Extracted records
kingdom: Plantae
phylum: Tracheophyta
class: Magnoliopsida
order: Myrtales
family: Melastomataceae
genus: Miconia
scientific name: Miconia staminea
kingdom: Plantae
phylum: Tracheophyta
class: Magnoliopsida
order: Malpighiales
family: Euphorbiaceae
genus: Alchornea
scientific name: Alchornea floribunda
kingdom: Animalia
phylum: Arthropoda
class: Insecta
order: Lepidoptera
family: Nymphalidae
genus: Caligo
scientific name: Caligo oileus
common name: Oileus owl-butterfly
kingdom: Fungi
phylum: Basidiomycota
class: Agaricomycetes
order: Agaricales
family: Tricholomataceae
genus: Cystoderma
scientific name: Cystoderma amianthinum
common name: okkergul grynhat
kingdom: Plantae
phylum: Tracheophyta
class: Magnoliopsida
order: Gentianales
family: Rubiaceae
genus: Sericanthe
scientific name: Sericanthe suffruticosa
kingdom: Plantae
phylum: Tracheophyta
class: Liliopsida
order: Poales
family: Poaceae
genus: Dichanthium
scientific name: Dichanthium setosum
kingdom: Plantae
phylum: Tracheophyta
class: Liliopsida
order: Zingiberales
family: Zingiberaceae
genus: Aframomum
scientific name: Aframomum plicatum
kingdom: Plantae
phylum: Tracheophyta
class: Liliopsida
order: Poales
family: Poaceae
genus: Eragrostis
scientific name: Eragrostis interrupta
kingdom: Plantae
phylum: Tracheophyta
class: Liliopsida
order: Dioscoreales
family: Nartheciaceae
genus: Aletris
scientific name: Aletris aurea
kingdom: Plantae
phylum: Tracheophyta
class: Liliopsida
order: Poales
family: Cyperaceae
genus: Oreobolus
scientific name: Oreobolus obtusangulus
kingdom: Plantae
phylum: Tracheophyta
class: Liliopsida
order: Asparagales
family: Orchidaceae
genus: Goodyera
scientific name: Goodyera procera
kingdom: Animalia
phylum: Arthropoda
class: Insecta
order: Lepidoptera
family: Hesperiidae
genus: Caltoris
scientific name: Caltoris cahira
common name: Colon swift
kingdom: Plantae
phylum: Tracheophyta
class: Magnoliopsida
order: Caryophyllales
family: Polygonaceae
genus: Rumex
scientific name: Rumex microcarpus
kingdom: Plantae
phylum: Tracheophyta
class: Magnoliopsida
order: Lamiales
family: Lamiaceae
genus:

Your instructions
Reproduce verbatim the lines of the rows above, starting at the line that contains "genus: Oreobolus" and continuing through the last line of the rows.

Finished answer
genus: Oreobolus
scientific name: Oreobolus obtusangulus
kingdom: Plantae
phylum: Tracheophyta
class: Liliopsida
order: Asparagales
family: Orchidaceae
genus: Goodyera
scientific name: Goodyera procera
kingdom: Animalia
phylum: Arthropoda
class: Insecta
order: Lepidoptera
family: Hesperiidae
genus: Caltoris
scientific name: Caltoris cahira
common name: Colon swift
kingdom: Plantae
phylum: Tracheophyta
class: Magnoliopsida
order: Caryophyllales
family: Polygonaceae
genus: Rumex
scientific name: Rumex microcarpus
kingdom: Plantae
phylum: Tracheophyta
class: Magnoliopsida
order: Lamiales
family: Lamiaceae
genus:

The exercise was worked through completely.